Caminhamos até a sala três e lá estavam minhas colegas de projeto, abriram um sorriso e cumprimentaram-na. Sentou-se ao meu lado, peguei a ficha e pedi que ela fosse me falando seus dados pessoais. Nome: falou baixinho meio embolado seu nome completo. Brinquei com ela: “Seu nome é lindo, fala alto!” Ela abriu um sorrisinho e conseguiu pronunciar melhor, era comprido seu nome. Idade: “doze anos”. Data do seu nascimento: Houve um silêncio no ar… Lair interveio e disse: “coloca dezembro só”. Naquele momento percebi algo diferente. Olhei para ela e disse: “Que mês lindo que você nasceu, dezembro! Não importa se não lembra a data e o ano!”

Lair me olhou e falou baixinho: “ela não tem nenhum registro.” Meu coração deu uma acelerada, senti um frio na barriga e um sentimento enorme de compaixão por ela. Sabe aquele momento que você tem vontade de acolher, de abraçar e dizer: “eu estou aqui com você agora para o que precisar?” Pois é, senti tudo isso, mas achei que era cedo para falar algo, queria conhecer e conviver mais com ela para aos poucos ir soltando meu coração e deixando o dela bater mais forte de amor. Continuando a preencher a ficha, nome do pai e nome da mãe, um constrangimento, mas ela fez questão de falar, e ao lado do nome escrevi in memorian. Nunca imaginei que preencher uma ficha corriqueira seria tão difícil. Telefone do responsável: “não tem, é melhor a pessoa que mora com ela escrever”, disse Lair. Nome da Escola: essa eu nem falei, pulei também. Ao final havia um espaço para colocar a assinatura do responsável. Olhei para Lair e disse: “você que vai assinar?” Ela respondeu: “é melhor não, a pessoa que mora com ela pode assinar”. Olhei para Iara e disse: “está animada de começar o projeto?” Ela deu um sorrisinho e respondeu que sim. Percebi que ela começou a ficar incomodada e quis ir embora. Tantas perguntas sem respostas, ou com respostas que ela não gostaria de dar.

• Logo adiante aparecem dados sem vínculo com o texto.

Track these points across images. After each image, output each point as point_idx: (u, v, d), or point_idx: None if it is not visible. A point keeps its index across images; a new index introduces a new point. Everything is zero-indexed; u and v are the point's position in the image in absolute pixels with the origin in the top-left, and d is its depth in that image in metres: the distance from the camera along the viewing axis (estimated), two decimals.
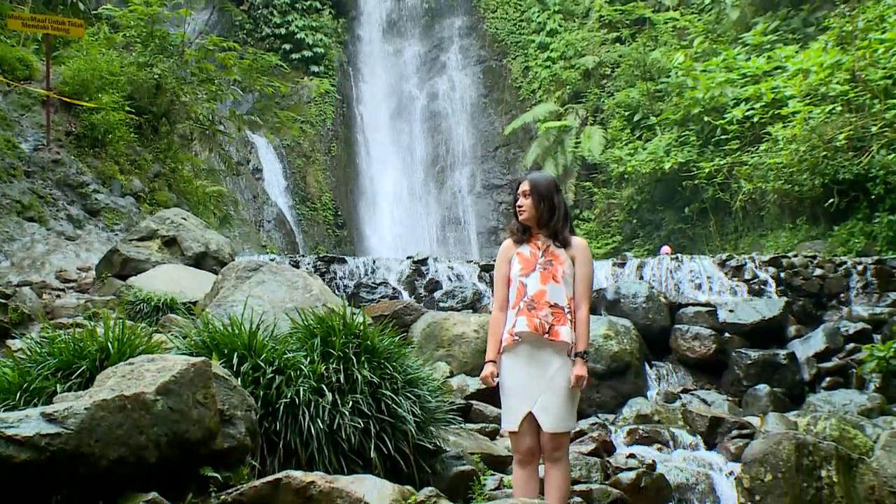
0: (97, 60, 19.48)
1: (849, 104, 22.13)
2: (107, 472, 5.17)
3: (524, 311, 5.97)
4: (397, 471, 6.63)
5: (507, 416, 6.08)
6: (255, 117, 28.54)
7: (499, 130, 35.82)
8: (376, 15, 38.82)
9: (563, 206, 6.22)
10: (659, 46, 32.49)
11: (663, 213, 29.58)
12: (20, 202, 15.81)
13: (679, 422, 10.51)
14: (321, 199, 33.31)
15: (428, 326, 11.96)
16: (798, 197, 23.68)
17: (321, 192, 33.43)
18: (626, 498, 7.89)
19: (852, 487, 6.92)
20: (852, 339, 13.03)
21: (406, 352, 7.58)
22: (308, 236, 31.95)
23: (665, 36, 33.02)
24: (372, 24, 38.68)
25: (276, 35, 34.96)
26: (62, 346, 6.46)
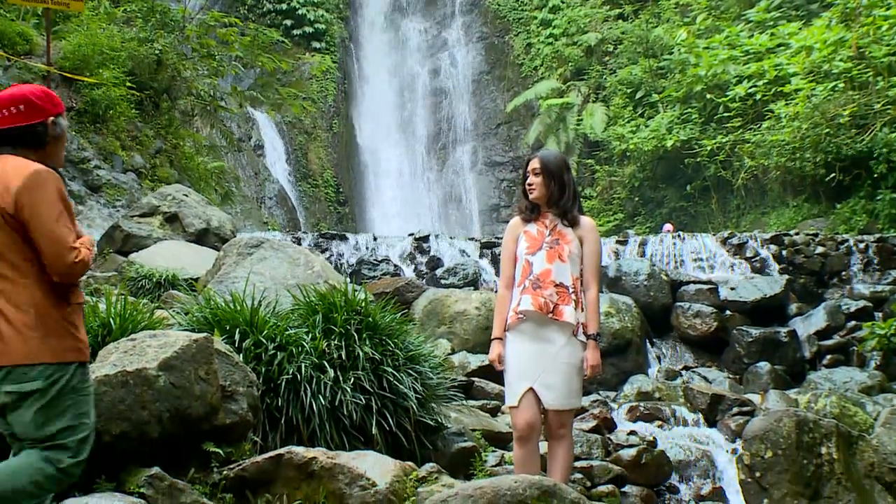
0: (98, 35, 19.42)
1: (852, 81, 22.10)
2: (109, 446, 5.19)
3: (529, 289, 5.97)
4: (399, 447, 6.66)
5: (509, 392, 6.10)
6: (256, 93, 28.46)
7: (501, 107, 35.74)
8: None
9: (572, 184, 6.21)
10: (662, 23, 32.40)
11: (665, 190, 29.56)
12: None
13: (680, 399, 10.53)
14: (323, 175, 33.29)
15: (429, 303, 11.97)
16: (800, 174, 23.65)
17: (323, 169, 33.41)
18: (627, 475, 7.92)
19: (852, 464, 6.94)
20: (853, 316, 13.05)
21: (407, 328, 7.60)
22: (310, 213, 31.94)
23: (668, 13, 32.93)
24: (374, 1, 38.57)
25: (277, 11, 34.84)
26: None
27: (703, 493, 7.94)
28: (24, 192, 4.15)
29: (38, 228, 4.17)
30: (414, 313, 11.57)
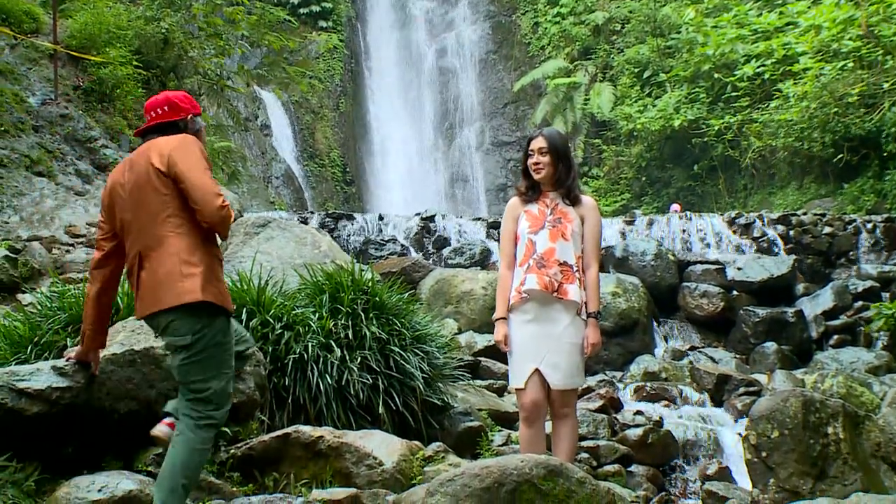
0: (104, 14, 19.43)
1: (861, 60, 22.00)
2: (117, 425, 5.23)
3: (534, 268, 5.95)
4: (405, 426, 6.68)
5: (515, 373, 6.08)
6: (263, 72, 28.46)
7: (508, 87, 35.71)
8: None
9: (574, 163, 6.23)
10: (670, 2, 32.28)
11: (672, 170, 29.54)
12: (29, 157, 15.82)
13: (686, 379, 10.55)
14: (329, 155, 33.31)
15: (436, 283, 11.99)
16: (808, 154, 23.67)
17: (329, 149, 33.42)
18: (633, 454, 7.94)
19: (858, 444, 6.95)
20: (860, 297, 13.05)
21: (414, 308, 7.62)
22: (316, 193, 31.95)
23: None
24: None
25: None
26: (72, 301, 6.51)
27: (710, 473, 7.95)
28: (175, 151, 4.76)
29: (188, 179, 4.69)
30: (421, 293, 11.59)
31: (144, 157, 4.86)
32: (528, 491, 4.50)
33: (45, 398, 5.08)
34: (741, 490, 6.94)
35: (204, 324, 4.66)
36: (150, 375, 5.34)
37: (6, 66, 17.64)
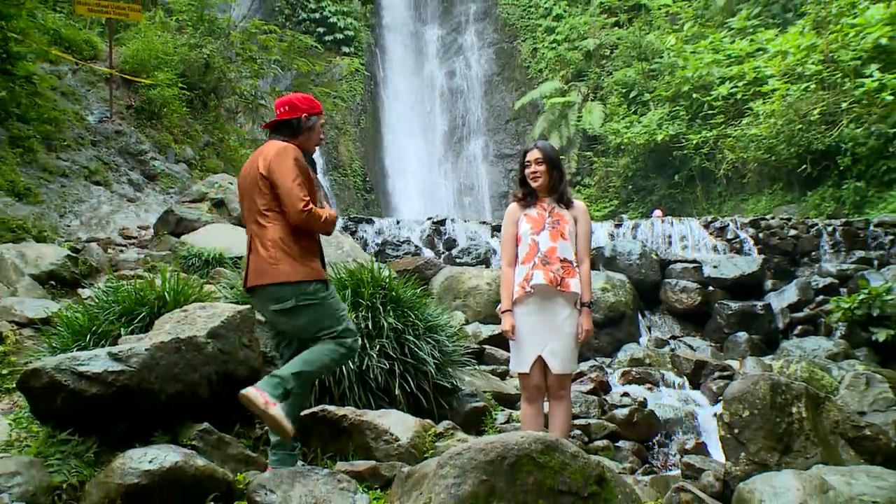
0: (153, 42, 19.49)
1: (822, 83, 22.12)
2: (165, 405, 5.24)
3: (539, 265, 5.97)
4: (419, 406, 6.69)
5: (519, 359, 6.10)
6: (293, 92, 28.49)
7: (509, 105, 35.68)
8: (400, 1, 38.62)
9: (564, 171, 6.27)
10: (653, 30, 32.29)
11: (655, 179, 29.51)
12: (88, 168, 15.86)
13: (668, 365, 10.54)
14: (351, 166, 33.30)
15: (446, 280, 11.99)
16: (775, 165, 23.68)
17: (351, 160, 33.41)
18: (620, 431, 7.95)
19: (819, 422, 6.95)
20: (821, 292, 13.03)
21: (427, 302, 7.62)
22: (340, 199, 31.94)
23: (659, 21, 32.79)
24: (396, 9, 38.48)
25: (311, 19, 34.83)
26: (125, 295, 6.53)
27: (688, 448, 7.95)
28: (273, 159, 5.23)
29: (279, 184, 5.18)
30: (432, 288, 11.59)
31: (257, 158, 5.39)
32: (527, 464, 4.50)
33: (102, 380, 5.10)
34: (716, 463, 6.93)
35: (300, 290, 5.16)
36: (194, 361, 5.35)
37: (69, 89, 17.70)
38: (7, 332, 7.52)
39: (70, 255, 10.45)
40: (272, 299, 5.21)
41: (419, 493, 4.53)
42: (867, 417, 7.97)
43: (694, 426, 8.43)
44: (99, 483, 4.83)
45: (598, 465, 4.72)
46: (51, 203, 14.23)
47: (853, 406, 8.09)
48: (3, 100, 14.55)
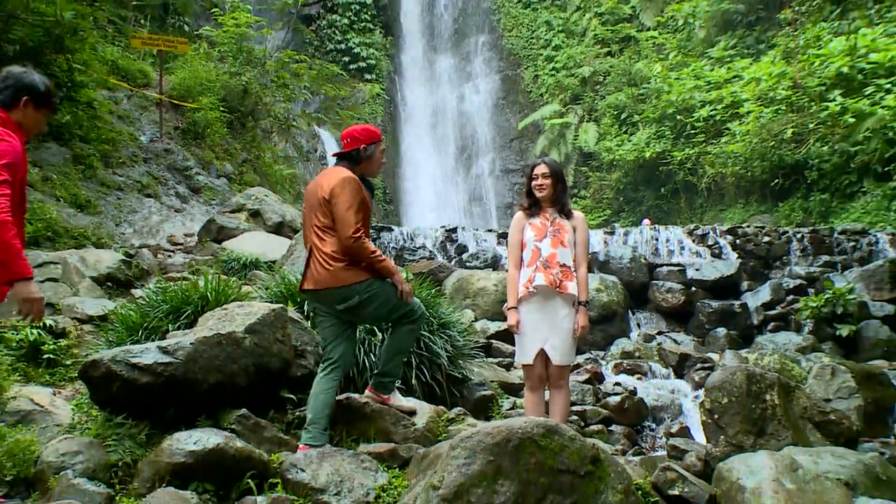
0: (198, 70, 19.59)
1: (791, 106, 22.22)
2: (207, 393, 5.26)
3: (541, 268, 6.00)
4: (433, 395, 6.68)
5: (522, 352, 6.11)
6: (321, 115, 28.59)
7: (513, 126, 35.64)
8: (416, 34, 38.66)
9: (566, 185, 6.28)
10: (641, 59, 32.27)
11: (644, 192, 29.46)
12: (140, 182, 15.94)
13: (655, 357, 10.50)
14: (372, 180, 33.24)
15: (457, 282, 11.97)
16: (751, 179, 23.68)
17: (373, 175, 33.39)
18: (613, 416, 7.93)
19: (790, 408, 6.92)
20: (792, 292, 12.98)
21: (440, 301, 7.61)
22: None
23: (646, 51, 32.79)
24: (413, 40, 38.52)
25: (337, 49, 34.90)
26: (173, 295, 6.55)
27: (673, 431, 7.92)
28: (335, 187, 5.40)
29: (336, 212, 5.37)
30: (445, 289, 11.57)
31: (321, 182, 5.60)
32: (529, 446, 4.50)
33: (152, 371, 5.12)
34: (698, 444, 6.90)
35: (360, 289, 5.42)
36: (233, 354, 5.36)
37: (124, 112, 17.79)
38: (70, 327, 7.55)
39: (124, 260, 10.51)
40: (337, 300, 5.47)
41: (433, 471, 4.53)
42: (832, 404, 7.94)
43: (678, 412, 8.41)
44: (150, 462, 4.85)
45: (593, 446, 4.71)
46: (108, 213, 14.30)
47: (820, 394, 8.06)
48: (67, 123, 14.66)
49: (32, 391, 6.07)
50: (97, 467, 4.86)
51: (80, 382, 5.81)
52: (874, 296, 12.51)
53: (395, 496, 4.74)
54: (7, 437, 5.04)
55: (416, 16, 38.89)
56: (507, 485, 4.40)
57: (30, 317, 4.14)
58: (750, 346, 11.74)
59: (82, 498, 4.38)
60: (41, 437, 5.37)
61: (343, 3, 35.63)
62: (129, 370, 5.13)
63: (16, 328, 7.15)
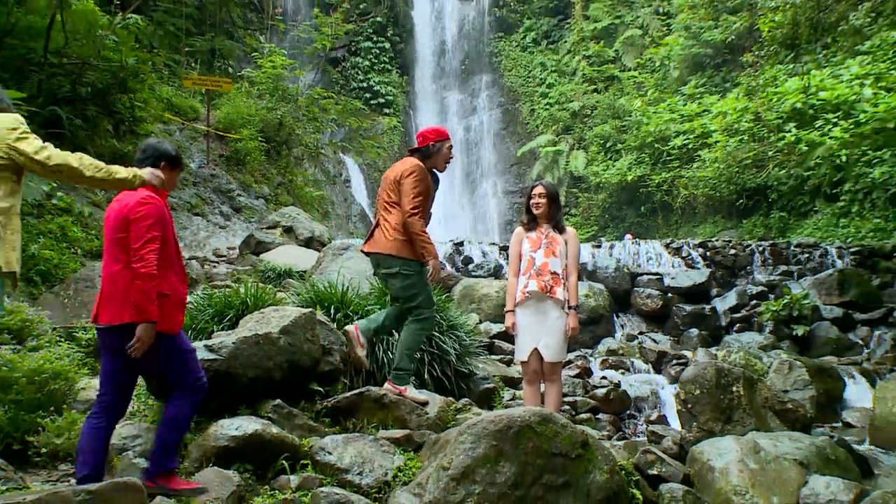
0: (240, 106, 19.69)
1: (753, 136, 22.35)
2: (247, 386, 5.27)
3: (534, 276, 6.03)
4: (443, 387, 6.68)
5: (519, 350, 6.14)
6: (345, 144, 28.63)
7: (513, 153, 35.68)
8: (428, 73, 38.76)
9: (560, 204, 6.30)
10: (624, 95, 32.30)
11: (626, 210, 29.46)
12: (190, 203, 15.99)
13: (636, 354, 10.48)
14: None
15: (464, 289, 11.97)
16: (719, 200, 23.75)
17: None
18: (600, 406, 7.91)
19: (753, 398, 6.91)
20: (755, 297, 12.95)
21: (449, 306, 7.62)
22: None
23: (628, 88, 32.82)
24: (425, 79, 38.62)
25: (360, 87, 35.01)
26: (217, 300, 6.57)
27: (652, 419, 7.91)
28: (405, 171, 5.74)
29: (403, 193, 5.69)
30: (453, 296, 11.57)
31: (396, 167, 5.90)
32: (527, 432, 4.49)
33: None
34: (674, 430, 6.88)
35: (404, 263, 5.69)
36: (269, 352, 5.36)
37: (177, 143, 17.88)
38: None
39: None
40: (382, 265, 5.77)
41: (443, 454, 4.53)
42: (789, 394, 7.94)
43: (657, 402, 8.38)
44: (198, 445, 4.86)
45: (582, 432, 4.70)
46: None
47: (779, 386, 8.07)
48: (129, 152, 14.75)
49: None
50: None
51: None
52: (825, 300, 12.52)
53: (410, 476, 4.73)
54: (79, 423, 5.06)
55: (428, 58, 39.01)
56: (507, 466, 4.39)
57: (132, 350, 4.18)
58: (719, 344, 11.70)
59: (141, 475, 4.39)
60: None
61: (365, 48, 35.76)
62: None
63: (85, 328, 7.18)
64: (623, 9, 36.32)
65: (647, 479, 5.13)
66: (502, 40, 38.69)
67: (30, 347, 5.90)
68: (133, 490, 3.70)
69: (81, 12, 13.18)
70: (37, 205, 10.77)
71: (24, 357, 5.41)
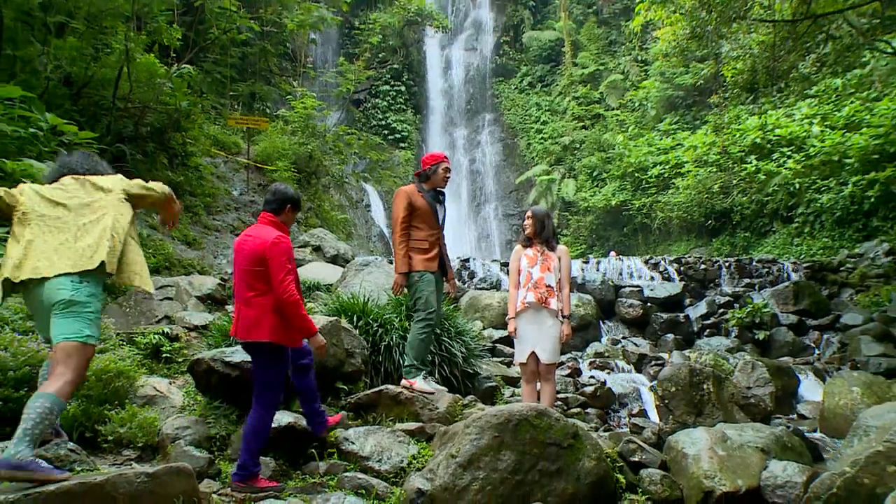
0: (276, 142, 19.78)
1: (720, 167, 22.41)
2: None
3: (531, 288, 6.06)
4: (451, 386, 6.69)
5: (519, 353, 6.15)
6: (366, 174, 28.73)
7: (512, 181, 35.67)
8: (438, 112, 38.88)
9: (551, 226, 6.33)
10: (608, 131, 32.30)
11: (611, 231, 29.40)
12: (232, 225, 16.03)
13: (620, 356, 10.46)
14: None
15: (469, 300, 11.98)
16: (691, 222, 23.72)
17: None
18: (588, 402, 7.89)
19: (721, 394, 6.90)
20: (722, 306, 12.93)
21: (456, 315, 7.63)
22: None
23: (611, 124, 32.82)
24: (436, 117, 38.72)
25: (379, 125, 35.14)
26: None
27: (634, 413, 7.88)
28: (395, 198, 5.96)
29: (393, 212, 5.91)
30: (460, 306, 11.58)
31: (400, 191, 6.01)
32: (525, 425, 4.50)
33: (241, 367, 5.15)
34: (652, 423, 6.87)
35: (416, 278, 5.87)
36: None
37: (221, 173, 18.01)
38: (181, 333, 7.61)
39: (220, 283, 10.57)
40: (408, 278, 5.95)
41: (452, 444, 4.54)
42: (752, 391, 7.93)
43: (638, 398, 8.36)
44: (239, 435, 4.87)
45: (573, 425, 4.71)
46: (209, 249, 14.41)
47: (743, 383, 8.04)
48: (181, 182, 14.90)
49: (155, 381, 6.12)
50: (201, 438, 4.90)
51: (188, 375, 5.86)
52: (782, 309, 12.53)
53: (423, 462, 4.74)
54: (138, 415, 5.10)
55: (438, 99, 39.16)
56: (508, 454, 4.40)
57: (319, 353, 4.68)
58: (691, 347, 11.67)
59: (191, 461, 4.42)
60: (161, 415, 5.42)
61: (383, 91, 35.96)
62: (224, 366, 5.18)
63: (143, 334, 7.23)
64: (607, 57, 36.50)
65: (630, 465, 5.12)
66: (502, 84, 38.84)
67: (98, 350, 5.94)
68: (185, 474, 3.73)
69: (144, 64, 13.46)
70: None
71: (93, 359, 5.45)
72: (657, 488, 4.79)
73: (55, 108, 10.62)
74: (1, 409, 4.82)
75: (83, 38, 12.39)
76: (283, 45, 27.23)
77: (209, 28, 18.29)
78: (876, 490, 4.21)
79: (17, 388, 4.97)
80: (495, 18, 40.30)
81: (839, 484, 4.34)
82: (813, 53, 13.58)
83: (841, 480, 4.35)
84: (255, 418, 4.38)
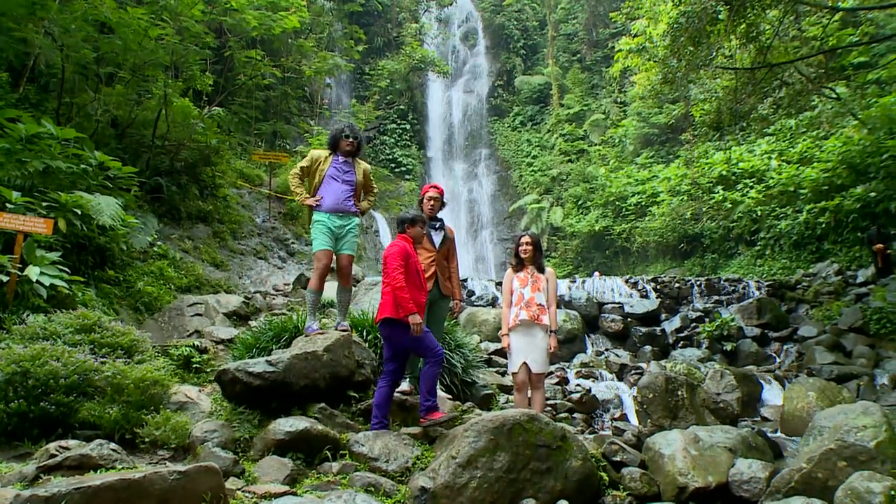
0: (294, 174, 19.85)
1: (691, 196, 22.47)
2: (298, 392, 5.28)
3: (524, 307, 6.07)
4: (452, 394, 6.67)
5: (512, 364, 6.13)
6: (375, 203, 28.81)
7: (506, 209, 35.73)
8: (439, 147, 39.06)
9: (542, 250, 6.34)
10: (591, 164, 32.43)
11: (594, 253, 29.40)
12: (255, 249, 16.06)
13: (603, 366, 10.44)
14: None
15: (468, 316, 11.98)
16: (666, 245, 23.74)
17: None
18: (575, 407, 7.88)
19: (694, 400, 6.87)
20: (694, 321, 12.93)
21: (456, 329, 7.63)
22: None
23: (594, 158, 32.93)
24: (437, 152, 38.87)
25: (386, 158, 35.26)
26: (276, 325, 6.60)
27: (616, 417, 7.85)
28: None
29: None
30: (459, 321, 11.59)
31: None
32: (518, 429, 4.48)
33: (262, 377, 5.15)
34: (633, 426, 6.83)
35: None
36: (315, 365, 5.38)
37: (246, 203, 18.06)
38: (209, 346, 7.61)
39: (244, 301, 10.57)
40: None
41: (452, 446, 4.52)
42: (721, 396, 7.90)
43: (620, 404, 8.34)
44: (260, 438, 4.86)
45: (561, 428, 4.69)
46: (234, 270, 14.42)
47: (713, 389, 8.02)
48: (210, 210, 14.98)
49: (186, 389, 6.10)
50: (227, 441, 4.87)
51: (215, 384, 5.85)
52: (747, 322, 12.55)
53: (426, 463, 4.72)
54: (171, 419, 5.09)
55: (439, 136, 39.37)
56: (503, 455, 4.38)
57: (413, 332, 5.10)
58: (667, 357, 11.65)
59: (218, 461, 4.40)
60: (192, 419, 5.40)
61: (390, 129, 36.15)
62: (247, 376, 5.17)
63: (176, 346, 7.22)
64: (590, 99, 36.83)
65: (612, 465, 5.10)
66: (497, 122, 39.09)
67: (136, 360, 5.95)
68: (213, 472, 3.72)
69: (180, 107, 13.73)
70: (142, 251, 10.91)
71: (132, 368, 5.47)
72: (637, 485, 4.77)
73: (103, 146, 10.75)
74: (53, 412, 4.88)
75: (129, 86, 12.65)
76: (302, 89, 27.46)
77: (237, 75, 18.48)
78: (828, 483, 4.27)
79: (67, 394, 5.00)
80: (490, 64, 40.76)
81: (797, 478, 4.37)
82: (770, 97, 14.01)
83: (798, 475, 4.37)
84: (427, 368, 5.20)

Me conectei tanto com ela, o olhar, o seu jeito tímido de falar, e senti que Iara é forte, quer enxergar uma pequena esperança na vida, mesmo tão nova, mas já muito experiente da escola da vida, dura, injusta. Ela toma conta de quatro crianças, faz faxina na casa, cozinha e não tem tempo para estudar, não lhe sobra esse luxo. Quantas Iaras, Joanas, Marias encontramos na mesma situação, com as mesmas dificuldades de não saber sua real identidade e seu papel no mundo, estão apenas vivendo, passando seus dias sem sonhos, sem expectativas e sem alegria, achando que a vida é só trabalho, nessa idade, tão jovem. Onde foram parar suas bonecas, seus brinquedos, suas conversas com suas amigas para se divertirem? Qual dia que comemora o seu nascimento, como pode esperar por esse dia, se ele não existe, se não está registrado? Como Iara tocou meu coração nesse instante que a conheci, como somos privilegiados por termos tudo na vida e às vezes nem valorizamos esse tudo, queremos sempre mais e mais. O que é felicidade para Iara? É receber um abraço, alguém dizer que a ama? Lanchar um sanduíche na lanchonete? Ouvir as histórias da sua família que poucos conhecem? O que será que passa pela cabeça dela quando dorme à noite no seu travesseiro? Naquele dia eu voltei para casa tão sensível, com tanta vontade que o projeto começasse logo, para eu poder dizer tudo para Iara, que ela é muito importante na vida, que merece ser feliz, que tem o direito de sonhar, que ela é linda, que merece muitos abraços e beijos. De uma coisa eu tenho certeza, nos momentos que eu estiver perto dela isso tudo não vai faltar! Pedi a Deus nessa noite que Ele me permita ser um instrumento de paz, de amor, de companheirismo, de empatia, de afeto para acolher esse serzinho tão indefeso, puro e que precisa saber tantas coisas boas da vida! Que esse projeto comece logo porque quero participar dessa construção da autoestima e empoderamento de Iara para que ela possa enxergar o que a vida tem de bom a oferecê-la! Que Deus me cubra de talentos e sensibilidade para tocar seu coraçãozinho com muito amor e que ela renasça e floresça para a vida.